■ **SOURCE DOCUMENT**
ESTATE


ESTATE

by Sharon Stevens

A couple of years ago I attended an estate sale at the home of D.A. and Muriel Shirley and their daughter, Louise. Dr. Shirley was a professor and Vice President at WTAMU, a distinguished and handsome man, truly treasured as an educator.

I walked away that day with a broken down Radio Flyer wagon, bits of tattered quilt scraps, a box of Literary Digest magazines, a rusted liberty bell wind chime, AND, last but not least, a framed letter thanking Louise for her contribution to the restoration of the Statue of Liberty in 1983 on the occasion of her one hundred anniversary.

October 28, 2011 marks the 125th anniversary of the dedication of this wonderful monument as a beacon and lighthouse to everyone in the world. To celebrate they will be installing webcams in Lady Liberty’s torch. Afterwards they will close down the statue itself to remodel the inside, leaving the grounds open for visitors to still enjoy the experience.

I have always kept the letter to Louise as a memory and reminder of the simple contributions of those around us. Louise lived a very private life. She must have treasured and protected bits and pieces of these moments of recognition. With further research I am sure I could find copies of her correspondence, but there doesn’t need to be. I would much rather imagine a letter attached describing her family, the college, the community, or maybe even the lineage of the Shirley name. There also may have been notes about her passion for snow skiing and the Swiss Alps or the mountains of Utah as a ski instructor for the teams. No doubt her letter contained a check written on a local bank, further evidence of a strong and giving community.

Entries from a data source
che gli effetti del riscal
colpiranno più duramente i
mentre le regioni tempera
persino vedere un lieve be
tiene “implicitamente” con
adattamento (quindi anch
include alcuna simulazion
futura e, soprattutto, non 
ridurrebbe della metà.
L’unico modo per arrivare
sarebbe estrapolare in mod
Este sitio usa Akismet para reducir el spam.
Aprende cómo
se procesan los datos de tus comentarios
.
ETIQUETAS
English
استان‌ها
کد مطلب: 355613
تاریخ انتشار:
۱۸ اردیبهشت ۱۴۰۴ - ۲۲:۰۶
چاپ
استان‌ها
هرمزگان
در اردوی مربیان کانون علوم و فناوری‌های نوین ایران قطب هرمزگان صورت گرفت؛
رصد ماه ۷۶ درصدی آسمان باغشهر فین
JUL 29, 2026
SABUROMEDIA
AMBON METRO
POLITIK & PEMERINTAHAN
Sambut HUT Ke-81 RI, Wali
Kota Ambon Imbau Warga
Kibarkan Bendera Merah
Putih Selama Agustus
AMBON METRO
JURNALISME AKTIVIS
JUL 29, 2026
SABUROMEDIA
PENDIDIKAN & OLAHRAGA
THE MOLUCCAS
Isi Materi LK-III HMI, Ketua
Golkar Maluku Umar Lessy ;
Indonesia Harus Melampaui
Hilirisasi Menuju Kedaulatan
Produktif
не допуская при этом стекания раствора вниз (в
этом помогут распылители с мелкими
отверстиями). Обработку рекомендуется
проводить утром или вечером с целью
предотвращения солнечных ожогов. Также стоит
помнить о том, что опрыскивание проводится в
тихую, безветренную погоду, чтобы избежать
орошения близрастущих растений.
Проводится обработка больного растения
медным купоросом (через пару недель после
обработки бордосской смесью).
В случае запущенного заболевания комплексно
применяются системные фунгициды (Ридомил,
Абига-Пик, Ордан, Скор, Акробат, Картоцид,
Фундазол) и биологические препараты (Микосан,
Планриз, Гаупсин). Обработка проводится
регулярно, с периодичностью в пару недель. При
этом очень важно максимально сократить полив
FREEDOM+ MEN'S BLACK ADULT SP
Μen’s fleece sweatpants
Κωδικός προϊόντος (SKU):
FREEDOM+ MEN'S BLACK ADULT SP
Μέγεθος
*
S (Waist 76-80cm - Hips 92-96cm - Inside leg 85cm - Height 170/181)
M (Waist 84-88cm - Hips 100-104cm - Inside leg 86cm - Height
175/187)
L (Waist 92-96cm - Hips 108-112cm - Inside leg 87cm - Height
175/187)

■ **QUESTIONS**
(1) Transcribe the passage of the estate sale essay from "I have always" up to and including "and giving community.".
(2) Express the lines of the entries as a Markdown table with the columns "Line" and "Text," omitting blank lines. Cover only the lines from the first line of the entries up to and including the line with "S (Waist 76-80cm".
The essay and the entries have no connection to each other.

■ **SOLUTIONS BELOW**
(1)
I have always kept the letter to Louise as a memory and reminder of the simple contributions of those around us. Louise lived a very private life. She must have treasured and protected bits and pieces of these moments of recognition. With further research I am sure I could find copies of her correspondence, but there doesn’t need to be. I would much rather imagine a letter attached describing her family, the college, the community, or maybe even the lineage of the Shirley name. There also may have been notes about her passion for snow skiing and the Swiss Alps or the mountains of Utah as a ski instructor for the teams. No doubt her letter contained a check written on a local bank, further evidence of a strong and giving community.

(2)
| Line | Text |
|---|---|
| 1 | che gli effetti del riscal |
| 2 | colpiranno più duramente i |
| 3 | mentre le regioni tempera |
| 4 | persino vedere un lieve be |
| 5 | tiene “implicitamente” con |
| 6 | adattamento (quindi anch |
| 7 | include alcuna simulazion |
| 8 | futura e, soprattutto, non  |
| 9 | ridurrebbe della metà. |
| 10 | L’unico modo per arrivare |
| 11 | sarebbe estrapolare in mod |
| 12 | Este sitio usa Akismet para reducir el spam. |
| 13 | Aprende cómo |
| 14 | se procesan los datos de tus comentarios |
| 15 | . |
| 16 | ETIQUETAS |
| 17 | English |
| 18 | استان‌ها |
| 19 | کد مطلب: 355613 |
| 20 | تاریخ انتشار: |
| 21 | ۱۸ اردیبهشت ۱۴۰۴ - ۲۲:۰۶ |
| 22 | چاپ |
| 23 | استان‌ها |
| 24 | هرمزگان |
| 25 | در اردوی مربیان کانون علوم و فناوری‌های نوین ایران قطب هرمزگان صورت گرفت؛ |
| 26 | رصد ماه ۷۶ درصدی آسمان باغشهر فین |
| 27 | JUL 29, 2026 |
| 28 | SABUROMEDIA |
| 29 | AMBON METRO |
| 30 | POLITIK & PEMERINTAHAN |
| 31 | Sambut HUT Ke-81 RI, Wali |
| 32 | Kota Ambon Imbau Warga |
| 33 | Kibarkan Bendera Merah |
| 34 | Putih Selama Agustus |
| 35 | AMBON METRO |
| 36 | JURNALISME AKTIVIS |
| 37 | JUL 29, 2026 |
| 38 | SABUROMEDIA |
| 39 | PENDIDIKAN & OLAHRAGA |
| 40 | THE MOLUCCAS |
| 41 | Isi Materi LK-III HMI, Ketua |
| 42 | Golkar Maluku Umar Lessy ; |
| 43 | Indonesia Harus Melampaui |
| 44 | Hilirisasi Menuju Kedaulatan |
| 45 | Produktif |
| 46 | не допуская при этом стекания раствора вниз (в |
| 47 | этом помогут распылители с мелкими |
| 48 | отверстиями). Обработку рекомендуется |
| 49 | проводить утром или вечером с целью |
| 50 | предотвращения солнечных ожогов. Также стоит |
| 51 | помнить о том, что опрыскивание проводится в |
| 52 | тихую, безветренную погоду, чтобы избежать |
| 53 | орошения близрастущих растений. |
| 54 | Проводится обработка больного растения |
| 55 | медным купоросом (через пару недель после |
| 56 | обработки бордосской смесью). |
| 57 | В случае запущенного заболевания комплексно |
| 58 | применяются системные фунгициды (Ридомил, |
| 59 | Абига-Пик, Ордан, Скор, Акробат, Картоцид, |
| 60 | Фундазол) и биологические препараты (Микосан, |
| 61 | Планриз, Гаупсин). Обработка проводится |
| 62 | регулярно, с периодичностью в пару недель. При |
| 63 | этом очень важно максимально сократить полив |
| 64 | FREEDOM+ MEN'S BLACK ADULT SP |
| 65 | Μen’s fleece sweatpants |
| 66 | Κωδικός προϊόντος (SKU): |
| 67 | FREEDOM+ MEN'S BLACK ADULT SP |
| 68 | Μέγεθος |
| 69 | * |
| 70 | S (Waist 76-80cm - Hips 92-96cm - Inside leg 85cm - Height 170/181) |